I have some questions all related to SEM models. I am just estimating a SEM model in R using the function sem. The model looks like this:
SEMmodel <- '
factor1_a =~ x1 + x2 + x3
factor2_a =~ x39_9 + x39_16 + x39_18 + x39_19 + x39_21
factor3_a =~ x39_5 + x39_6
factor1_b =~ x39_31 + x39_32 + x39_33
factor2_b =~ x39_10 + x39_13 + x39_8 + x39_3
factor1_c =~ x39_1 + x39_2
factor2_c =~ x39_14 + x39_15
factor3_c =~ x39_29 + x39_30
factor4_c =~ x39_29 + x39_30
a =~ factor1_a + factor2_a + factor3_a
b =~ factor1_b + factor1_b
c =~ factor1_c + factor2_c + factor3_c + factor4_c
# Add some indirect effects between the second level factors and a regression.
#Covariances
factor1_a ~~ factor2_a
factor1_b ~~ factor1_a
factor3_c ~~ factor4_c
factor2_b ~~ factor2_c
'
fit <- sem(SEMmodel, data=data)
I am asked to state whether I use a covariance-based structural equation modeling.

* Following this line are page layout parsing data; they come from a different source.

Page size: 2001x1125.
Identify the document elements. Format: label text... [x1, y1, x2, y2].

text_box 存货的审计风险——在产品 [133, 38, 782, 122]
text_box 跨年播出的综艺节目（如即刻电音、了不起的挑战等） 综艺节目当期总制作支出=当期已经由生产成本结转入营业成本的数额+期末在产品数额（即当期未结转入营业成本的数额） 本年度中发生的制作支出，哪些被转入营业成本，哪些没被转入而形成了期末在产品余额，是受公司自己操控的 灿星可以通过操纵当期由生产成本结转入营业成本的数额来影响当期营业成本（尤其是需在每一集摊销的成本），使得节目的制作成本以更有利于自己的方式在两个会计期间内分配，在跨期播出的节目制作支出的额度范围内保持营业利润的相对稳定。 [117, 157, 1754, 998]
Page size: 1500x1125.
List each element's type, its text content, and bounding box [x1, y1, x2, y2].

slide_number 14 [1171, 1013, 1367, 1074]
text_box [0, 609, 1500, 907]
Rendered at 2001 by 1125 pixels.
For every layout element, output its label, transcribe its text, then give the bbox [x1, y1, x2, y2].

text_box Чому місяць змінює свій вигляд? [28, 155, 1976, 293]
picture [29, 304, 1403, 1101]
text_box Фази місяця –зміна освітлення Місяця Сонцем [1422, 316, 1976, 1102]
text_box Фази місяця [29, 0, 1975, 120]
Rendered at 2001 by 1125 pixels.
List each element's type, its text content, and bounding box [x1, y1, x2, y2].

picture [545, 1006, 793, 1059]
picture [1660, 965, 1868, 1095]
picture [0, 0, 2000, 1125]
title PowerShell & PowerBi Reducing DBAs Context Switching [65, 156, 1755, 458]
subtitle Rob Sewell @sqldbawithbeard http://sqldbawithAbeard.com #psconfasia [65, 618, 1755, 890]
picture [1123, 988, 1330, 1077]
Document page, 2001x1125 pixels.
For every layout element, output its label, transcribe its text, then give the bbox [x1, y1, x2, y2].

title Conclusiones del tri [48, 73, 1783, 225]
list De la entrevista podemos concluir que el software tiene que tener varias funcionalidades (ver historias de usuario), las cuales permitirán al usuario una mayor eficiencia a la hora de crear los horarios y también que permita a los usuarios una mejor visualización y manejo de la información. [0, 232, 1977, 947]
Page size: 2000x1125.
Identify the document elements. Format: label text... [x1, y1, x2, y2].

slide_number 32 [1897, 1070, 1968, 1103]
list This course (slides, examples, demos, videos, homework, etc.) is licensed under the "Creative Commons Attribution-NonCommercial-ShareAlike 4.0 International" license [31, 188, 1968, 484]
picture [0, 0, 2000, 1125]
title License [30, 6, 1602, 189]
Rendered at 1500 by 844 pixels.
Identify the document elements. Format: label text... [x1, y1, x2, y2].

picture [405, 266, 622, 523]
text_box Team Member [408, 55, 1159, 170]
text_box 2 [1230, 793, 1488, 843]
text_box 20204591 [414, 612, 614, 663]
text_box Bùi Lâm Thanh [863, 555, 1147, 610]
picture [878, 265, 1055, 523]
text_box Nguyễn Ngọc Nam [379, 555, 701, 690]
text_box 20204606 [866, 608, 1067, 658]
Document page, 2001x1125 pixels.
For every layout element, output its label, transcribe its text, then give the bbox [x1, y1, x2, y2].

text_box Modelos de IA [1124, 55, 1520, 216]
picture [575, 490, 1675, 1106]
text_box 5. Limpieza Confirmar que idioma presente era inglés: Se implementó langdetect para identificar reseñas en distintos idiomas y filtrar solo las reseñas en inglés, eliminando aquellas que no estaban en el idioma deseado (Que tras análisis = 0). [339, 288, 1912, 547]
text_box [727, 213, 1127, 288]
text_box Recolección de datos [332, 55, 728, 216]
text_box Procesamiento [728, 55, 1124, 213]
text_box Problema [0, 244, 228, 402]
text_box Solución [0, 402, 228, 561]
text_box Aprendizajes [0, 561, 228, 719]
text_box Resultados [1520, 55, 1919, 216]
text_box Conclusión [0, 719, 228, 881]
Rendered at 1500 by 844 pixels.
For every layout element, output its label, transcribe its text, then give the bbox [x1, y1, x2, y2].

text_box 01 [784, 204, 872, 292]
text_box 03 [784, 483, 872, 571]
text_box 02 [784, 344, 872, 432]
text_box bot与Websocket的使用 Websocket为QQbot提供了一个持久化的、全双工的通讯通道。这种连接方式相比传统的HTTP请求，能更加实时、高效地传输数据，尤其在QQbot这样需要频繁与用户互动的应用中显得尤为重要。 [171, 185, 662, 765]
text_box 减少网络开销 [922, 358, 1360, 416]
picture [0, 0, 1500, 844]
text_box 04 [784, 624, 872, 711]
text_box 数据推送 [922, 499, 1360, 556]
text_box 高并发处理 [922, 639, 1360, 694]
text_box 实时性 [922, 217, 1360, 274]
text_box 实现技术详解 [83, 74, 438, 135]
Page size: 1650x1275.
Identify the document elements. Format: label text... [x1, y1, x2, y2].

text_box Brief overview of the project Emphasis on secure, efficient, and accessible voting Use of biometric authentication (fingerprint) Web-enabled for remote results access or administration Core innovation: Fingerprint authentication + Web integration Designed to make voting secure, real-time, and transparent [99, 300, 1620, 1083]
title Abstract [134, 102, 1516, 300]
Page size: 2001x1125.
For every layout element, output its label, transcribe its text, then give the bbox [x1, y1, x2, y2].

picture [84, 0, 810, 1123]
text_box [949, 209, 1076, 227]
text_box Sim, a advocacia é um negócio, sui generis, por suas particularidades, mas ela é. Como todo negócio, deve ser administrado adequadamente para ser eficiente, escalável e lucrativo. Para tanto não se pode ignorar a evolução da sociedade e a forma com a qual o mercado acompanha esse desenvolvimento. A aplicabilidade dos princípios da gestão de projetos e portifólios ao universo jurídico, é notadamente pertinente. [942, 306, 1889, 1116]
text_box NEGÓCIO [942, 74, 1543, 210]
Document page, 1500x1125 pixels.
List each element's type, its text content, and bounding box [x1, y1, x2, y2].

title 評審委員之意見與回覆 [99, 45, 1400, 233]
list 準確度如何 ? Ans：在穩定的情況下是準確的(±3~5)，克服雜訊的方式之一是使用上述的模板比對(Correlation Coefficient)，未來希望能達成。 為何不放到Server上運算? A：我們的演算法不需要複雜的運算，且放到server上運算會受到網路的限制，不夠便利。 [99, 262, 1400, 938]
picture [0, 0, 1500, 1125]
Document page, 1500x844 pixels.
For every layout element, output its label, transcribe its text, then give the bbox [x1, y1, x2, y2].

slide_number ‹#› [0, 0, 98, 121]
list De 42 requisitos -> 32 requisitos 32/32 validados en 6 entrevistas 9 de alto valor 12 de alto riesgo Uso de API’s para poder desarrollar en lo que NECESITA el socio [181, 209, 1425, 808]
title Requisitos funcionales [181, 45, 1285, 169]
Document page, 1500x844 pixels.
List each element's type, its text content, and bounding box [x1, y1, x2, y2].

I am not able to understand it. Do I use it just because I define the covariances or this is something different?
Moreover, I am asked to report the average variance extracted (AVE) and the composite reliabilities but I don't know which indicators are since I haven't found them anywhere among the goodness of fit indices...
Can somebody help please? Thanks in advance!